* Supplied passage:

How to evaluate the sum $\sum_{i=1}^n{{n}\choose{i}}\frac{1}{i}$

Question

I'm trying to evaluate the following sum $$ \sum_{i=1}^n{{n}\choose{i}}\frac{1}{i} $$ in order to calculate it (with a computer program, perhaps) for high values of $n$. Is it possible?

Answer 1

It can be written using a hypergeometric function: $$ {\mbox{$_3$F$_2$}(1,1,-n+1;\,2,2;\,-1)}n$$ I don't think there's anything more "closed-form" than that. But the generating function is $$\dfrac{\ln((1-x)/(1-2x))}{1-x}$$

EDIT: Well, a little more closed-form:

$$-{\frac {{2}^{n}\Phi\left( 2,1,n \right) n-{2}^{n}+\Psi \left( n \right) n+1+ \left( i\pi+\gamma \right) n}{n}} $$

where $\Phi$ is the Lerch Phi function and $\Psi$ the digamma function.

Answer 2

$$\sum_{i=1}^{n} \binom{n}{i}\frac{x^i}{i} =\int_{0}^x \frac{(1+t)^n -1}{t}\,dt$$

Letting $u=1+t$:

$$\int_1^{1+x} \frac {u^n-1}{u-1}\,du=\sum_{k=1}^n \frac{(1+x)^k-1}{k}$$

Letting $x=1$, this is:

$$\sum_{k=1}^n \frac{2^k-1}{k}$$

This is unlikely to have a nice closed form without going to special functions.

* Job 1:
Reproduce the part of the binomial-sum thread that begins at the words "I'm trying to" and stops after "the digamma function.", with no changes.
* Job 2:
Answer these questions about the binomial-sum thread:
(a) What function does Answer 1 say $\Phi$ is?
(b) What substitution is made in Answer 2 to change the variable of integration?
(c) What value is given to $x$ in Answer 2?
* Job 3:
Write what comes next in the binomial-sum thread, starting right after its last sentence.

* Listed entries:
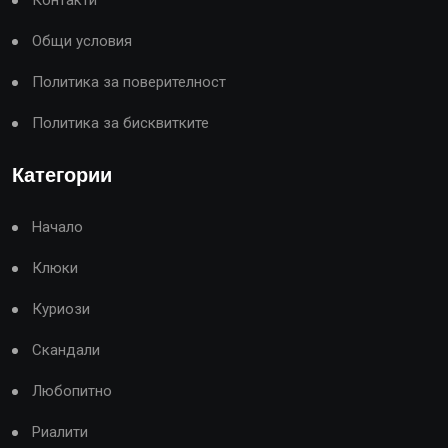
Контакти
Общи условия
Политика за поверителност
Политика за бисквитките
Категории
Начало
Клюки
Куриози
Скандали
Любопитно
Риалити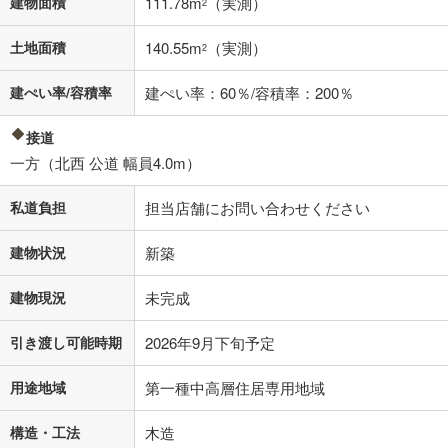
建物面積
111.78m
（実測）
2
閉じる
土地面積
140.55m
（実測）
2
建ぺい率/容積率
建ぺい率：60％/容積率：200％
接道
一方（北西 公道 幅員4.0m）
私道負担
担当店舗にお問い合わせください
建物状況
新築
建物現況
未完成
引き渡し可能時期
2026年9月下旬予定
用途地域
第一種中高層住居専用地域
構造・工法
木造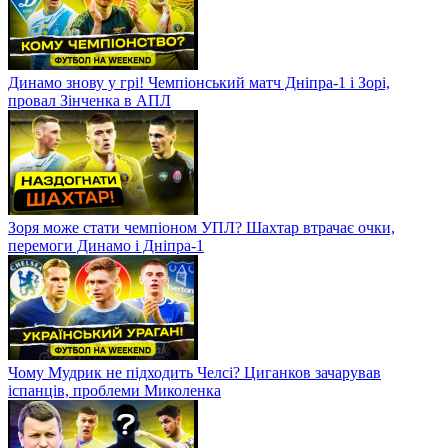
Динамо знову у грі! Чемпіонський матч Дніпра-1 і Зорі,
провал Зінченка в АПЛ
Зоря може стати чемпіоном УПЛ? Шахтар втрачає очки,
перемоги Динамо і Дніпра-1
Чому Мудрик не підходить Челсі? Циганков зачарував
іспанців, проблеми Миколенка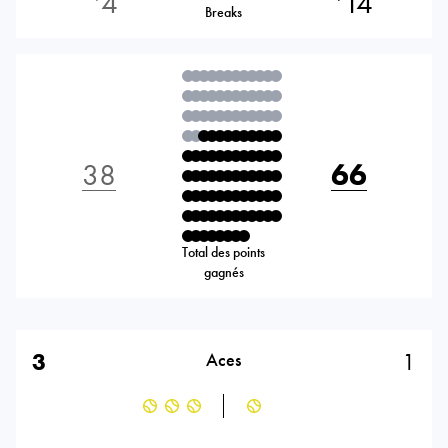
4
14
Breaks
38
66
Total des points
gagnés
3
1
Aces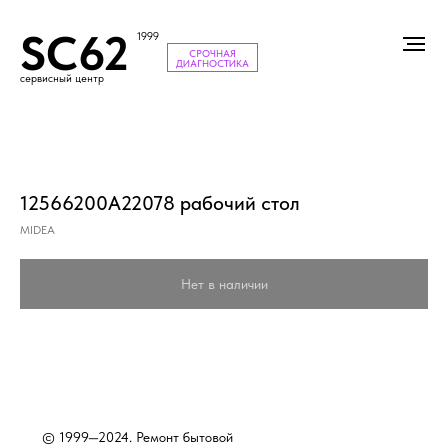
SC62
1999
СРОЧНАЯ
ДИАГНОСТИКА
сервисный центр
12566200A22078 рабочий стол
MIDEA
Нет в наличии
© 1999—2024. Ремонт бытовой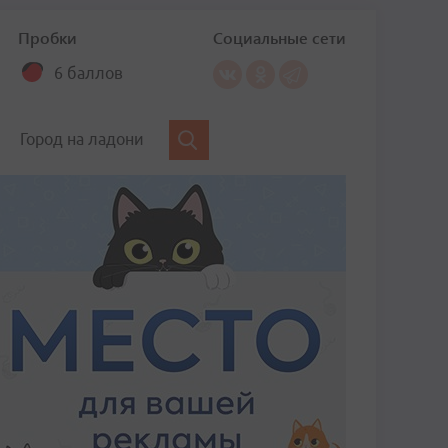
Пробки
Социальные сети
6 баллов
Город на ладони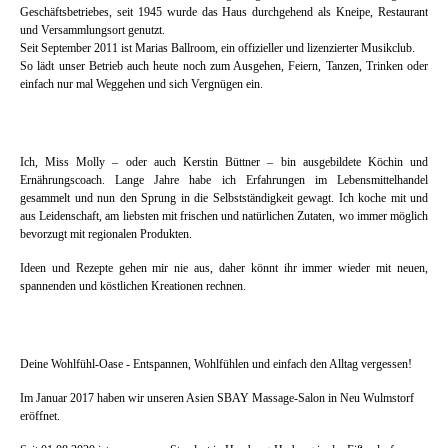
Geschäftsbetriebes, seit 1945 wurde das Haus durchgehend als Kneipe, Restaurant
und Versammlungsort genutzt.
Seit September 2011 ist Marias Ballroom, ein offizieller und lizenzierter Musikclub.
So lädt unser Betrieb auch heute noch zum Ausgehen, Feiern, Tanzen, Trinken oder
einfach nur mal Weggehen und sich Vergnügen ein.
Ich, Miss Molly – oder auch Kerstin Büttner – bin ausgebildete Köchin und
Ernährungscoach. Lange Jahre habe ich Erfahrungen im Lebensmittelhandel
gesammelt und nun den Sprung in die Selbstständigkeit gewagt. Ich koche mit und
aus Leidenschaft, am liebsten mit frischen und natürlichen Zutaten, wo immer möglich
bevorzugt mit regionalen Produkten.
Ideen und Rezepte gehen mir nie aus, daher könnt ihr immer wieder mit neuen,
spannenden und köstlichen Kreationen rechnen.
Deine Wohlfühl-Oase - Entspannen, Wohlfühlen und einfach den Alltag vergessen!
Im Januar 2017 haben wir unseren Asien SBAY Massage-Salon in Neu Wulmstorf
eröffnet.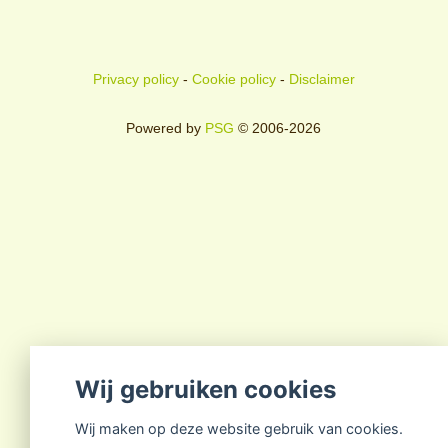
Privacy policy
-
Cookie policy
-
Disclaimer
Powered by
PSG
© 2006-2026
Wij gebruiken cookies
Wij maken op deze website gebruik van cookies.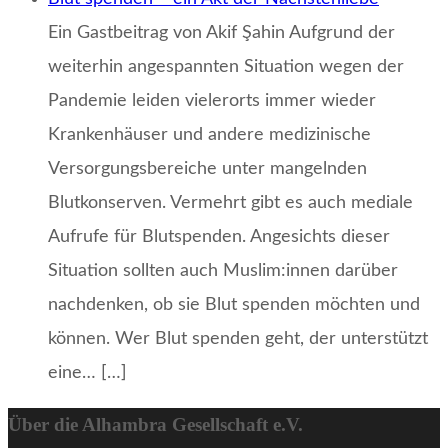
Ein Gastbeitrag von Akif Şahin Aufgrund der
weiterhin angespannten Situation wegen der
Pandemie leiden vielerorts immer wieder
Krankenhäuser und andere medizinische
Versorgungsbereiche unter mangelnden
Blutkonserven. Vermehrt gibt es auch mediale
Aufrufe für Blutspenden. Angesichts dieser
Situation sollten auch Muslim:innen darüber
nachdenken, ob sie Blut spenden möchten und
können. Wer Blut spenden geht, der unterstützt
eine… […]
Über die Alhambra Gesellschaft e.V.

* Task response 1:
I'm trying to evaluate the following sum $$ \sum_{i=1}^n{{n}\choose{i}}\frac{1}{i} $$ in order to calculate it (with a computer program, perhaps) for high values of $n$. Is it possible?

Answer 1

It can be written using a hypergeometric function: $$ {\mbox{$_3$F$_2$}(1,1,-n+1;\,2,2;\,-1)}n$$ I don't think there's anything more "closed-form" than that. But the generating function is $$\dfrac{\ln((1-x)/(1-2x))}{1-x}$$

EDIT: Well, a little more closed-form:

$$-{\frac {{2}^{n}\Phi\left( 2,1,n \right) n-{2}^{n}+\Psi \left( n \right) n+1+ \left( i\pi+\gamma \right) n}{n}} $$

where $\Phi$ is the Lerch Phi function and $\Psi$ the digamma function.

* Task response 2:
(a) The Lerch Phi function.
(b) $u=1+t$.
(c) $x=1$.

* Task response 3:
The nice thing about this formula is that it is easy to inductively compute the values - if $T_n$ is your value then $T_n-T_{n-1}=\frac{2^n-1}{n}$.

Answer 3

For large values of $n$, many terms are such that $i\approx i+1$.

Then

$$\sum_{i=1}^n\binom ni\frac1{i+1}=\frac1{n+1}\sum_{i=1}^n\binom{n+1}{i+1}=\frac{2^{n+1}-n-2}{n+1},$$ which should give a first asymptotic approximation.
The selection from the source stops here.